Gov. Brown Nips Absentee Florists in the Bud
It will be harder for florists to misrepresent the location of their business under legislation signed September 27 by Gov. Jerry Brown.
Four previous bills in 13 years had attempted to prevent call centers, potentially located hundreds or thousands of miles away, from using a local city or neighborhood in their name and duping consumers into believing they are patronizing a “local” florist.
Brown signed AB 1581 by Assemblyman Bob Wieckowski, a Fremont Democrat.
“Local consumers are misled when orders are routed to non-local businesses because fees and commissions are usually taken out of the order’s price,” Wieckowski said in a statement after the bill was sent to Brown last month by Legislature.
Under Wieckowski’s bill, florists using a local phone number or a local name must include their address – in print, electronic and Internet advertising.
Like past bills with the same goal, Wieckowski’s effort was supported by the California State Floral Association.
Twenty-eight other states have similar truth-in-floral-advertising laws including Arizona, Washington and New Jersey. Texas Gov. Rick Perry signed legislation last year to require such location disclosure.

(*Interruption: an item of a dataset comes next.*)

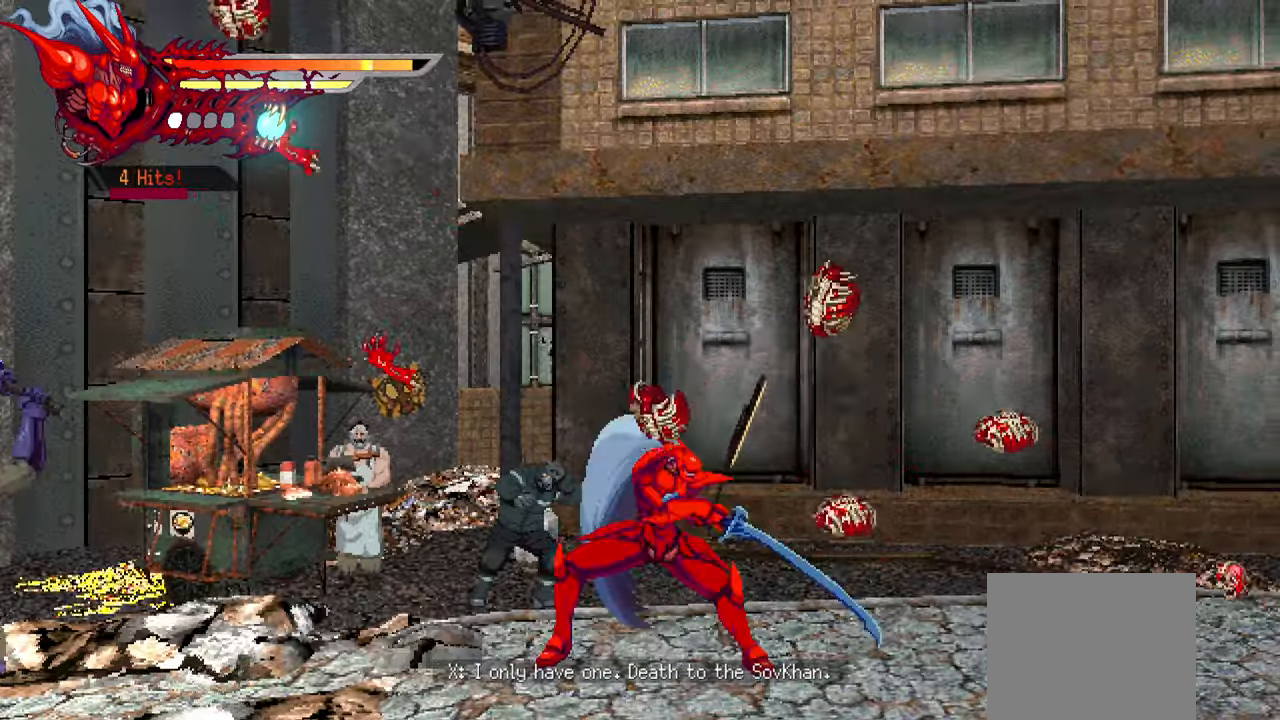
{"buttons": [], "left_stick": "center", "right_stick": "center", "events": [[83, "L2", "down"], [450, "DPAD_RIGHT", "up"], [450, "L2", "up"]]}
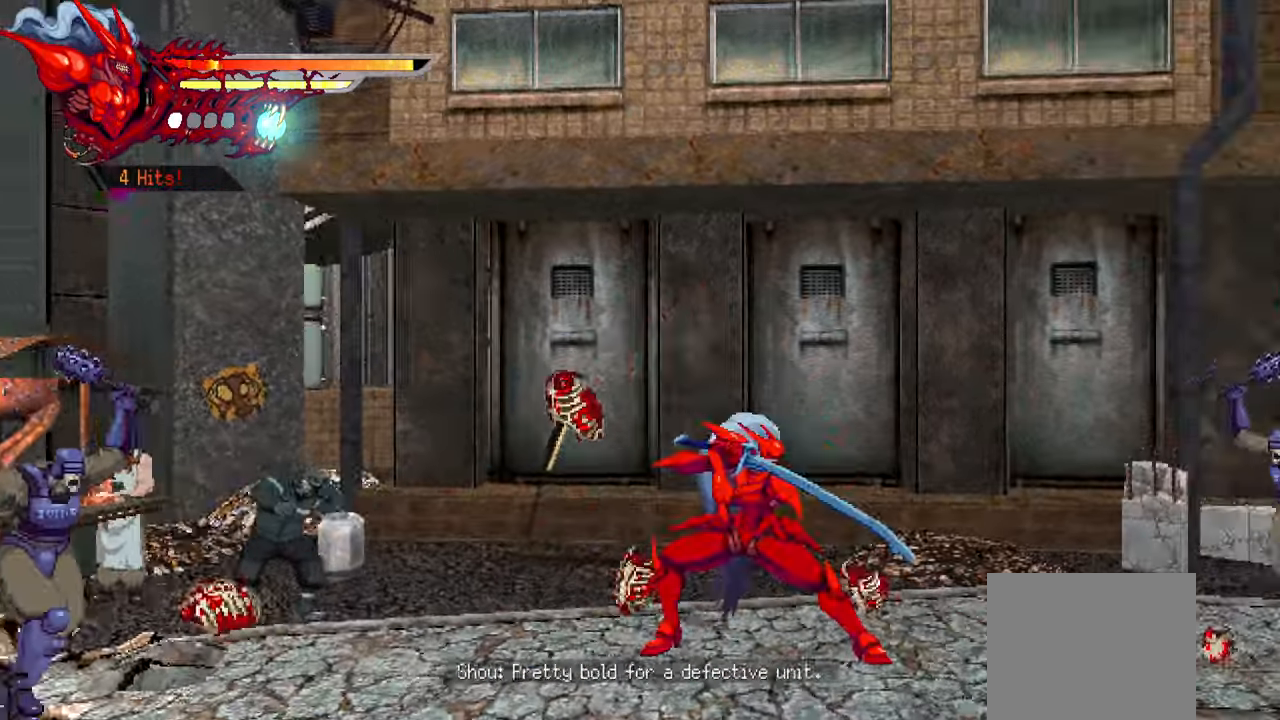
{"buttons": ["DPAD_LEFT"], "left_stick": "center", "right_stick": "center", "events": [[16, "DPAD_LEFT", "down"], [166, "SQUARE", "down"], [250, "SQUARE", "up"], [416, "TRIANGLE", "down"], [483, "TRIANGLE", "up"]]}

A website created by local florists, Florist Detective, offers tips on how to avoid inadvertently buying from floral telemarketers. Among the suggestions: Check the address and Google the listed phone number.
In arguing for a previous measure in 2010, the floral association used this example:
A buyer orders a $50 floral arrangement. The call center rakes off $21 and $29 goes to the local florist who actually delivers the flowers. Sales tax is levied only on the in-state florist’s end of the transaction, a 42 percent reduction in sales tax.
Wieckowski’s bill also says florists cannot use the words “local” or “locally owned” or claim to be located in California unless actually located in California.
Nor could a florist use a fictitious business name “that would lead a reasonable consumer to conclude that the floral business is physically located in this state.”
Combating “absentee florists” has been a more than a decade long battle. In 1998, the Federal Trade Commission issued a “Consumer Alert” called Petal Pushers: Is Your ‘Local’ Florist Really Long-Distance?
Among other things, the “alert” said:
“Some unscrupulous telemarketing firms are posing as local florists, charging you higher fees and taking business away from legitimate florists in your town.”
Legislation like Wieckowski’s has been introduced in Sacramento since 1999 – all were vetoed by both Democratic and Republican governors.